Tech-minded activists are creating tools to help women navigate the risks of continued participation as demonstrators shape a new political paradigm in Egypt.
Harassmap.org uses crowdsourcing to map anonymous SMS and email reports of sexual harassment, marked with color-coded symbols to designate the type of attack – from catcalls to rape – in real time.
Each report receives an automatic response for victims, telling them where to go for free legal aid or psychological counseling, how to file a police report and where to learn self-defense methods.
The volunteer initiative was co-founded in 2010 by American NGO worker Rebecca Chiao, who was motivated by her own experiences of harassment since moving to Egypt in 2004, which she describes as “a daily challenge.”
The site’s map of Cairo is covered with symbols marking the nearly 800 incidents that have been reported since the uprising began in January 2011.
“We hope to make sexual harassment unacceptable and reestablish social consequences for harassers, ” Chiao said in a TEDx talk last year.
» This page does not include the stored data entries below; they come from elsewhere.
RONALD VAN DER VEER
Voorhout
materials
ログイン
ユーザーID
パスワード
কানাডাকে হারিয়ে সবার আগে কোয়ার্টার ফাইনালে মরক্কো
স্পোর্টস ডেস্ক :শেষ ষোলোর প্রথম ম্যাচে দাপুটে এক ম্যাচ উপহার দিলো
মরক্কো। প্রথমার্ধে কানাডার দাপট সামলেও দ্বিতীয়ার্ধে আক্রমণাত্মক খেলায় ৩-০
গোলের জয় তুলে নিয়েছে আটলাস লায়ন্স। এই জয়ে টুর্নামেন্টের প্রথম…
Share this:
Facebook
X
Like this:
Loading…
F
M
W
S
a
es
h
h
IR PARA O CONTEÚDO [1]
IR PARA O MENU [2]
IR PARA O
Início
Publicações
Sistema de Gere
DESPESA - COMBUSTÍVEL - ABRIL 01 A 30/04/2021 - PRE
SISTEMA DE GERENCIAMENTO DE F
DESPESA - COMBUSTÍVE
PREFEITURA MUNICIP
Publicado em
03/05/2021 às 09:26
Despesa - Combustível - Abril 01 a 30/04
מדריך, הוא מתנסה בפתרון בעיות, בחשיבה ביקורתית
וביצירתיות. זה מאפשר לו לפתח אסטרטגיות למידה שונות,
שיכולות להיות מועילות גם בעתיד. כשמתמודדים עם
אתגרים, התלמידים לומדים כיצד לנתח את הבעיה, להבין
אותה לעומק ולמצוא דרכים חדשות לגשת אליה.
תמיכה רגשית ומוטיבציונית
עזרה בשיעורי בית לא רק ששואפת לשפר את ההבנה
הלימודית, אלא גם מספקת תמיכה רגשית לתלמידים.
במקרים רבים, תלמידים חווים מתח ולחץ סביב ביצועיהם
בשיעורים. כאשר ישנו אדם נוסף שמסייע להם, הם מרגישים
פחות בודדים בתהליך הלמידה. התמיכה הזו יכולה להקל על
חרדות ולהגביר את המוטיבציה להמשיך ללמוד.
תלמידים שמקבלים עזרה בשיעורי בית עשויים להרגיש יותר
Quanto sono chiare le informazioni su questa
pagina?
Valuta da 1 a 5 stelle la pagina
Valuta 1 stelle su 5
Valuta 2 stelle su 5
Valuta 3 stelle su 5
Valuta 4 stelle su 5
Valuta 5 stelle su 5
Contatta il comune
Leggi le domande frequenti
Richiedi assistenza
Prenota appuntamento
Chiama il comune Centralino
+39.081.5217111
Using the hash tag #EndSH, Harassmap and other organizations are encouraging victims to tell their stories over social networks in a campaign to make Egyptians less tolerant of sexual harassment and less inclined to blame victims.
Frustrated by the lack of police protection, a citizen patrol group responds to Tweets for help to@TahrirBodyguard by dispatching uniformed volunteers into the crowds. Over Twitter, the group is calling for the passage of a law to prosecute assailants and protect victims.
Conservative Islamist leaders in Cairo have suggested instead that protesters demonstrate only in areas designated for women, an idea Samaha thinks is unlikely to sit well with female activists.
“While there are cases of sexual harassment of varying degrees, women of all ages, socioeconomic and educational backgrounds are fearless, ballsy and intrepid, never shying from harm’s way.”